[What you need to do]
Would you transcribe word for word every line from the one containing "right knee: (450, 563)" to the end of the data, both ends included, and leave out the rest?

** Opening Data for review block **

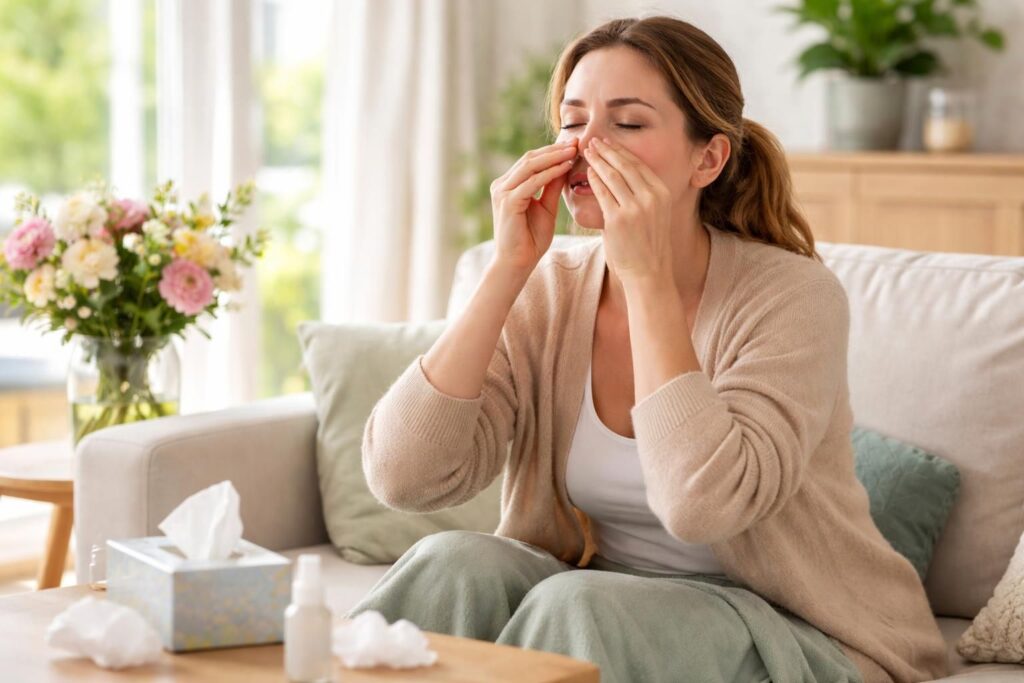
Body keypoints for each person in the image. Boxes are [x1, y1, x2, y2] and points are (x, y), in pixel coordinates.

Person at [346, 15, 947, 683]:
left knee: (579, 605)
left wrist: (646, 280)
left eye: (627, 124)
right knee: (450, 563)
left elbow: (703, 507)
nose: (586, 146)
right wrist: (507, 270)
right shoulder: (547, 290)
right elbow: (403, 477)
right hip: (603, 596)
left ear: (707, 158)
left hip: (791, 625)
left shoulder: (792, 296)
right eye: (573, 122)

** Closing Data for review block **

[Answer section]
right knee: (450, 563)
left elbow: (703, 507)
nose: (586, 146)
right wrist: (507, 270)
right shoulder: (547, 290)
right elbow: (403, 477)
right hip: (603, 596)
left ear: (707, 158)
left hip: (791, 625)
left shoulder: (792, 296)
right eye: (573, 122)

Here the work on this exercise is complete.